In the centre of the image, we have a user input. This is when the user sends a keyword that triggers the chatbot.

As an example, we used a flow chatbot to demo an idea to one of our clients that had the keyword 'SEO' as a trigger. Sending 'SEO' would trigger the first message from the chatbot which turns into a full on SEO course delivered via Facebook Messenger.

So, the user sends a message.

If the message is unrecognisable by the chatbot, we follow the left-side branch and hit the auto-responder / human fallback.

Typically, all the chatbots we build have autoresponders, fallbacks, and eventually a human fallback. An autoresponder is a message that simply welcomes the new users and shows a series of keywords or commands they can use.

A fallback is usually triggered after a user has sent several unrecognisable inputs in a row, again educating the users on the commands they can use.

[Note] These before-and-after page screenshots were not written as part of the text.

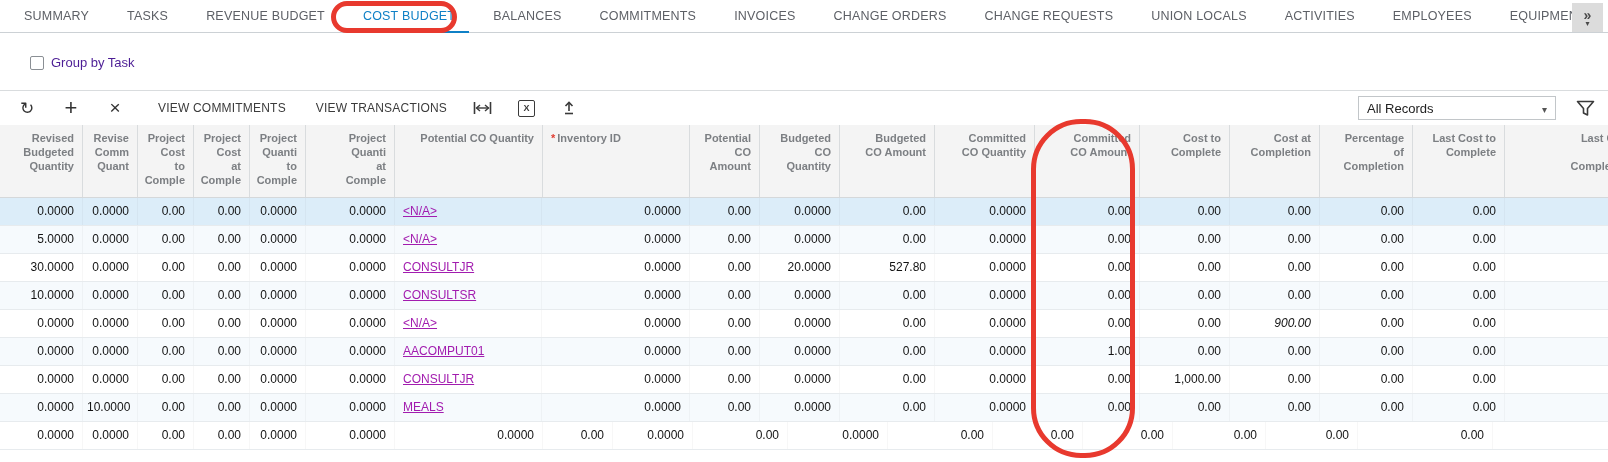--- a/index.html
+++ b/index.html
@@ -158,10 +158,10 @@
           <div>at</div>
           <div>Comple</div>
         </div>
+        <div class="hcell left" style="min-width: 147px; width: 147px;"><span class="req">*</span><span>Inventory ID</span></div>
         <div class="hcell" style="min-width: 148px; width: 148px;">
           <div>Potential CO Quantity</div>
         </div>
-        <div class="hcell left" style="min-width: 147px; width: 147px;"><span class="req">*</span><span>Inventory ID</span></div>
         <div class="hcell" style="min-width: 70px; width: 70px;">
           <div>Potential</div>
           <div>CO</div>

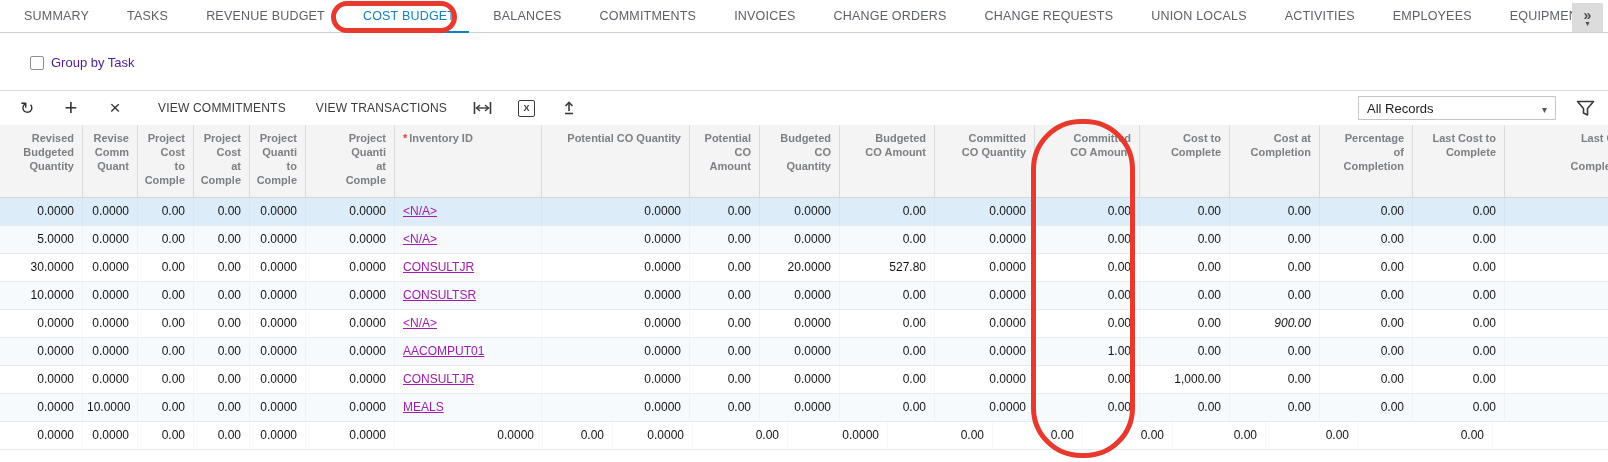--- a/index.html
+++ b/index.html
@@ -275,7 +275,7 @@
           <div class="gcell" style="min-width: 56px; width: 56px;">0.00</div>
           <div class="gcell" style="min-width: 56px; width: 56px;">0.0000</div>
           <div class="gcell" style="min-width: 89px; width: 89px;">0.0000</div>
-          <div class="gcell left" style="min-width: 147px; width: 147px;"><a href="#" class="cell-link">CONSULTSR</a></div>
+          <div class="gcell left" style="min-width: 147px; width: 147px; text-align: right;"><a href="#" class="cell-link">CONSULTSR</a></div>
           <div class="gcell" style="min-width: 148px; width: 148px;">0.0000</div>
           <div class="gcell" style="min-width: 70px; width: 70px;">0.00</div>
           <div class="gcell" style="min-width: 80px; width: 80px;">0.0000</div>

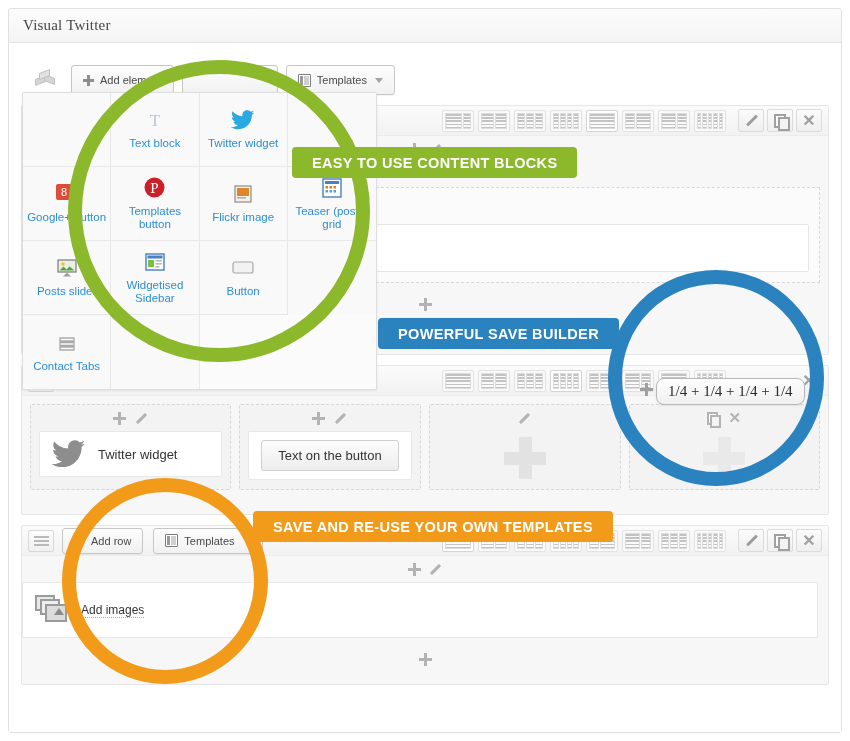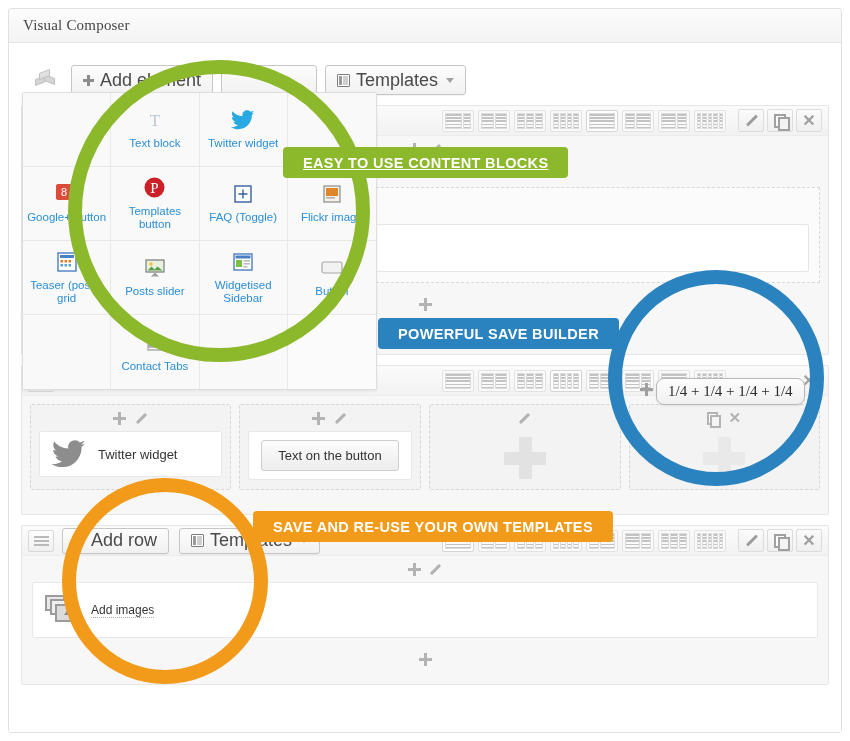--- a/index.html
+++ b/index.html
@@ -412,7 +412,7 @@
   <div class="metabox">
 
     <div class="metabox-header">
-      <span class="metabox-title">Visual Composer</span>
+      <span class="metabox-title">Visual Twitter</span>
     </div>
 
     <div class="metabox-body">

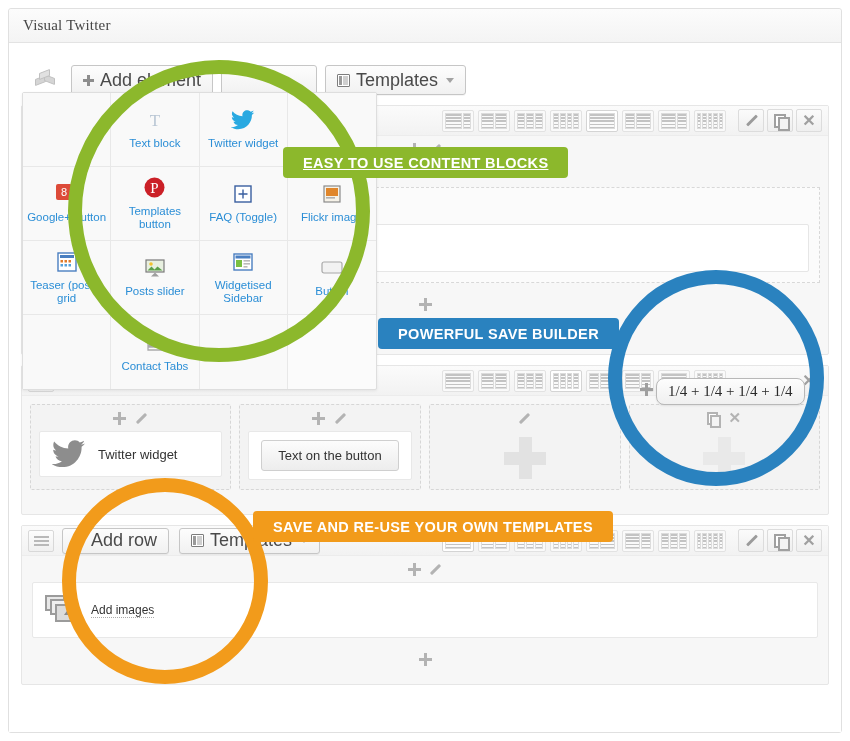--- a/index.html
+++ b/index.html
@@ -75,7 +75,7 @@
     gap: 6px;
     height: 30px;
     padding: 0 11px;
-    font-size: 18px;
+    font-size: 11px;
     color: #4a4a4a;
     background: linear-gradient(#fdfdfd, #f1f1f1);
     border: 1px solid #c6c6c6;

Finally, a human fallback is exactly what it sounds like. After multiple unrecognisable inputs from a user, the chatbot sends a notification to a human to nudge them to take over.

If the message is a recognisable keyword, the flow follows the right-side branch. This is where you can see the decision-driven interaction between the bot and its user. The bot presents options, the user picks one, then bot then presents the next set of options, and so on.

Ultimately, either the user has reached its destination and found what he was looking for, or the bot's fallbacks have been triggered.

There we have it, a flowchart representation of the simplest form of chatbot!